How N.J. Lies to Students About College and Career Readiness: A Story

This article in South Jersey Magazine is two years old, but it could have been written today. Here, journalist Jayne Jacova Feld profiles a young woman named Rebecca Basenfelder, who graduated from Shawnee High School, part of Lenape Public School district in a suburb of Burlington County, and proudly headed off to Burlington County College. There she discovered herself woefully unprepared for college-level work.

Shawnee High is, according to the N.J. Department of Education’s School Performance Report, a fine school in a middle-class town.  (The median household income in Medford, where Shawnee is located, is $83,059  and the median income for a family is $97,135.) The school is strikingly homogeneous: almost all white, with only 6.3% of students qualifying for free or reduced lunch. Test scores look great, with just about every student achieving proficiency  or advanced proficiency on N.J.'s  non-Common Core-aligned assessment called the High School Proficiency Assessment. The school meets every NCLB target.

Yet here’s Rebecca Basenfelder, one of Shawnee’s proud graduates who, upon arrival at Burlington County College, flunked both the English and math portions of Accuplacer (the college placement test)  and spent her entire first year "taking non-credit bearing remedial classes, relearning math she vaguely remembered from middle school and brushing up on her rusty writing skills.” It wasn’t until her second year that she qualified to take college-level coursework.

Ms. Basenfelder (who eventually graduated from BCC) is far from atypical. The article notes that “although New Jersey has the highest high school graduation rate in the nation, “a distressingly high percentage of those who do graduate are unprepared for college or careers, according to a recent report issued by a NJ Department of Education task force.” In fact, 70% of N.J. high school graduates who go on to community colleges require at least one remedial course. Students at four-year colleges come better prepared, but about 32% of students still require remedial work.

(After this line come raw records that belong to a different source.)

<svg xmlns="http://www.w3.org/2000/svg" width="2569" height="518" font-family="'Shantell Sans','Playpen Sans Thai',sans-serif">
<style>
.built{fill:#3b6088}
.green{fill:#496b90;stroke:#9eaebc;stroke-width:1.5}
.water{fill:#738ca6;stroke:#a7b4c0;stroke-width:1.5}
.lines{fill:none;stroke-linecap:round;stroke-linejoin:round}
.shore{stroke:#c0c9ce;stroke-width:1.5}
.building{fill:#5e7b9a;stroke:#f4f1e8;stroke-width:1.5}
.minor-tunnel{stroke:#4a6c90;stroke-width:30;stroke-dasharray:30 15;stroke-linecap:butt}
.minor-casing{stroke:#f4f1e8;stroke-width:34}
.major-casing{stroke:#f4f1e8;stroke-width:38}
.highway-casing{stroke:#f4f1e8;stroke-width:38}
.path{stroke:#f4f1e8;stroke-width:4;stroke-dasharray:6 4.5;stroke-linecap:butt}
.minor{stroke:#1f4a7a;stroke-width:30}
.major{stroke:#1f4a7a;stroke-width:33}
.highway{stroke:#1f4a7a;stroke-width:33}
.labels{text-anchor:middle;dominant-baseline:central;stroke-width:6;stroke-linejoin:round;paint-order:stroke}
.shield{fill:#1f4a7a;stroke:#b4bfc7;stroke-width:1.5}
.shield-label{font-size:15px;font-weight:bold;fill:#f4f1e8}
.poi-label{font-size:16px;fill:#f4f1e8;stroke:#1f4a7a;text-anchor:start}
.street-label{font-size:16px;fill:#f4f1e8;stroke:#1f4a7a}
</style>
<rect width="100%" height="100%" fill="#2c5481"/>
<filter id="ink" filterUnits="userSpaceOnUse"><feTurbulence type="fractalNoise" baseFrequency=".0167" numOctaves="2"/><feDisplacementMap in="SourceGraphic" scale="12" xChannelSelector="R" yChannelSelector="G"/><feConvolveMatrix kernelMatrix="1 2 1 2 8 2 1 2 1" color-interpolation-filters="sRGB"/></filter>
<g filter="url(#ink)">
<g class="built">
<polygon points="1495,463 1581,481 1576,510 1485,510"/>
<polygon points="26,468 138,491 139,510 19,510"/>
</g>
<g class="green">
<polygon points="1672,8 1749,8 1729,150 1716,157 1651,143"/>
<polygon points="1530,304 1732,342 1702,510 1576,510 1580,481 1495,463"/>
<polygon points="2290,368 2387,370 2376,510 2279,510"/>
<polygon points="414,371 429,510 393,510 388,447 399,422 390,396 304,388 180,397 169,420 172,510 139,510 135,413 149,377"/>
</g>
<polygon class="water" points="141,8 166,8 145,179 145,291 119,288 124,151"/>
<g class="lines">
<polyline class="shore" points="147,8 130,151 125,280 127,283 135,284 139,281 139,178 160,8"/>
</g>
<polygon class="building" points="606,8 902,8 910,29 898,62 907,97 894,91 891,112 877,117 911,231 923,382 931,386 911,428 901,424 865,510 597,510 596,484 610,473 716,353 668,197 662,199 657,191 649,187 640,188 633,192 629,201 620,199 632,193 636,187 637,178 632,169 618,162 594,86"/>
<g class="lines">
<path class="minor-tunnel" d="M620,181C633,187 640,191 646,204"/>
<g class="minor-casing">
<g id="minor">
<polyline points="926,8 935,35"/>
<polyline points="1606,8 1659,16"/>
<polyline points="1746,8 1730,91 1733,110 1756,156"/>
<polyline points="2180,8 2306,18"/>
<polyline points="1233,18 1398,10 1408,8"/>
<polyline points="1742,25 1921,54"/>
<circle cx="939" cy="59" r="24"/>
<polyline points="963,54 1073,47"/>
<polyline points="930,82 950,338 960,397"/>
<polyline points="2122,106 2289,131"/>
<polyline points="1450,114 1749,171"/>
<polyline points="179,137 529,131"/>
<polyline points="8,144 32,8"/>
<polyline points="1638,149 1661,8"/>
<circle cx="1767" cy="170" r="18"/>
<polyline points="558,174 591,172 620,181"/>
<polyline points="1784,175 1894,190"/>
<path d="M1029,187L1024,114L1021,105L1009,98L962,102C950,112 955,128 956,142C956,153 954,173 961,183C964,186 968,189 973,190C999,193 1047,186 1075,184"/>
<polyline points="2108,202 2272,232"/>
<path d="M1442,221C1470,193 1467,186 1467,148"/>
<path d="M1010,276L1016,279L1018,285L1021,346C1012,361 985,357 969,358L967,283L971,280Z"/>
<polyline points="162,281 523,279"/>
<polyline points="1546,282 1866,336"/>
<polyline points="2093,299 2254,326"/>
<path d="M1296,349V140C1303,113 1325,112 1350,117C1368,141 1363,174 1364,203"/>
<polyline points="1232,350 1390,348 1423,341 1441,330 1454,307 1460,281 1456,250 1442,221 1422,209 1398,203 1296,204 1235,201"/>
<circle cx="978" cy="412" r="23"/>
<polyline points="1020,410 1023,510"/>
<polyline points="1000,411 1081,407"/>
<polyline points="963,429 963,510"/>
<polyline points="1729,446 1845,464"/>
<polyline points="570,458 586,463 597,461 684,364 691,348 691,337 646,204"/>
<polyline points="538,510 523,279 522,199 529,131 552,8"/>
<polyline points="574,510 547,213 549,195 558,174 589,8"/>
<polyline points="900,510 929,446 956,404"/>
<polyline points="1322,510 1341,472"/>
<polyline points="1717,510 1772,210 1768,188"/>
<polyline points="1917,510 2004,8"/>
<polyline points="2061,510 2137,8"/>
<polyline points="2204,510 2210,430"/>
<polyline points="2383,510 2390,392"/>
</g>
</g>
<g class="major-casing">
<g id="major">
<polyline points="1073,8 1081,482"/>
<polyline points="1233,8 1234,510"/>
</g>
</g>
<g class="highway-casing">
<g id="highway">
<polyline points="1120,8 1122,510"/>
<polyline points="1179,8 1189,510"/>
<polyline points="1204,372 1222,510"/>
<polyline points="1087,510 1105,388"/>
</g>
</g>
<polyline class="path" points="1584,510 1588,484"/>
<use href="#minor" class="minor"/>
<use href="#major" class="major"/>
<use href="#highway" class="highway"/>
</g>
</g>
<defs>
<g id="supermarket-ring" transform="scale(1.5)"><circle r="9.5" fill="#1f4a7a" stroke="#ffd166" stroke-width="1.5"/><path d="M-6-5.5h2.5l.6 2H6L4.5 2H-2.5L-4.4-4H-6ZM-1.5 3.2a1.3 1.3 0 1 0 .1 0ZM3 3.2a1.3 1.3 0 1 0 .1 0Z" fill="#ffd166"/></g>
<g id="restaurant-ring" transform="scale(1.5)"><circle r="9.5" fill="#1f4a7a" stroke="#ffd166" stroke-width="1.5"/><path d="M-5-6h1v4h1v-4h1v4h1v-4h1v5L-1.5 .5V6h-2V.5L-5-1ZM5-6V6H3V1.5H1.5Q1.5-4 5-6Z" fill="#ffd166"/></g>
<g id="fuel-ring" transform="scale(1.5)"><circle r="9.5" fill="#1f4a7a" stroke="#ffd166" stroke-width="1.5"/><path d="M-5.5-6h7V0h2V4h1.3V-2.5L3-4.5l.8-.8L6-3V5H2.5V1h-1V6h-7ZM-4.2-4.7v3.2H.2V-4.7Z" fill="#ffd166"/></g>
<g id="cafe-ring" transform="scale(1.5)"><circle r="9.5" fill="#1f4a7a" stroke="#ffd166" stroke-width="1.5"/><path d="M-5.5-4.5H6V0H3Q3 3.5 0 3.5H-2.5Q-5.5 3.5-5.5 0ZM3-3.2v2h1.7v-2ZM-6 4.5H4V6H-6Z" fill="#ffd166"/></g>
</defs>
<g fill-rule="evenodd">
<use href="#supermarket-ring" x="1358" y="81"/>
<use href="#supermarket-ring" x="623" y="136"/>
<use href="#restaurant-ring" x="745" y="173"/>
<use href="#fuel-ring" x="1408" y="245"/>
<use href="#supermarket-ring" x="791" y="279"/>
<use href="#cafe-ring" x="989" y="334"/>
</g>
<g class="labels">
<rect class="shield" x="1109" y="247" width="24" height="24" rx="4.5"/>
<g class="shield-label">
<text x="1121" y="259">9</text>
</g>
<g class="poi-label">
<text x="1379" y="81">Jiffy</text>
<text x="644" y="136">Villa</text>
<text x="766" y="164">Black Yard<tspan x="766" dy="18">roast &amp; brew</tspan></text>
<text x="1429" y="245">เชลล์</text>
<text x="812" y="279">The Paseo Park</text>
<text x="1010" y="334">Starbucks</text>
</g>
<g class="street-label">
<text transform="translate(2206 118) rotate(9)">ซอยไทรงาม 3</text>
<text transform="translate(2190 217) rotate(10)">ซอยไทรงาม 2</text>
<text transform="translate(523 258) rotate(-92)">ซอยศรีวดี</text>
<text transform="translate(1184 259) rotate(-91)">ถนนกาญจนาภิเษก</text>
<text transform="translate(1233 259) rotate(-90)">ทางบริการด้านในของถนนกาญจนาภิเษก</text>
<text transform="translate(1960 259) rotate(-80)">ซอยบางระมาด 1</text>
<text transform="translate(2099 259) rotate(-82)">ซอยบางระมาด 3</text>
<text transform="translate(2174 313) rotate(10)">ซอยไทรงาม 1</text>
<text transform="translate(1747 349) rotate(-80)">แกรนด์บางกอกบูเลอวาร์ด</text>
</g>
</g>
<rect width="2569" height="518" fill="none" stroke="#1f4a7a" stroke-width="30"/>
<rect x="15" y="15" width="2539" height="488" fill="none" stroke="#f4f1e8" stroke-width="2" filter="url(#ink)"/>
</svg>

And this is not just a Jersey problem: “Nationwide, about 40 percent of all first-year college students require remedial lessons before they can enroll in credit-bearing courses, according to the Alliance for Excellent Education, a Washington, D.C.-based policy and advocacy group.”

The repercussions of this lack of alignment between junior and senior course content and assessment and college-level work are harsh: higher college costs, as students pay for non-credit courses in order to shore themselves up for college demands, and higher drop-out rates. (Students who take remedial courses are more likely to drop out),

Rebecca Basenfelder graduated from Shawnee High School under the pretense that her secondary studies had prepared her for college. They didn’t, and this must have been a shock to her and her family. She graduated under false pretenses.

Amidst all the hue and cry about “toxic testing” and “federal overreach” regarding Common Core and assessments, the true stories about students like Ms. Basenfelder get lost. Her high school coursework, to her great surprise, was inadequate. The high school assessments she took, pre-PARCC,  painted a deceptive picture of her college and career readiness.

We lied to her and her family.

In this sense, the motivation behind higher-level standards and assessments is simply this:  honesty. We’ve been keeping a secret from students and parents about the inadequate nature of traditional standards and assessments. The Basenfelder’s story tells the truth. Those who deny the validity of her story might as well be denying climate change. The truth will out. Here, it does.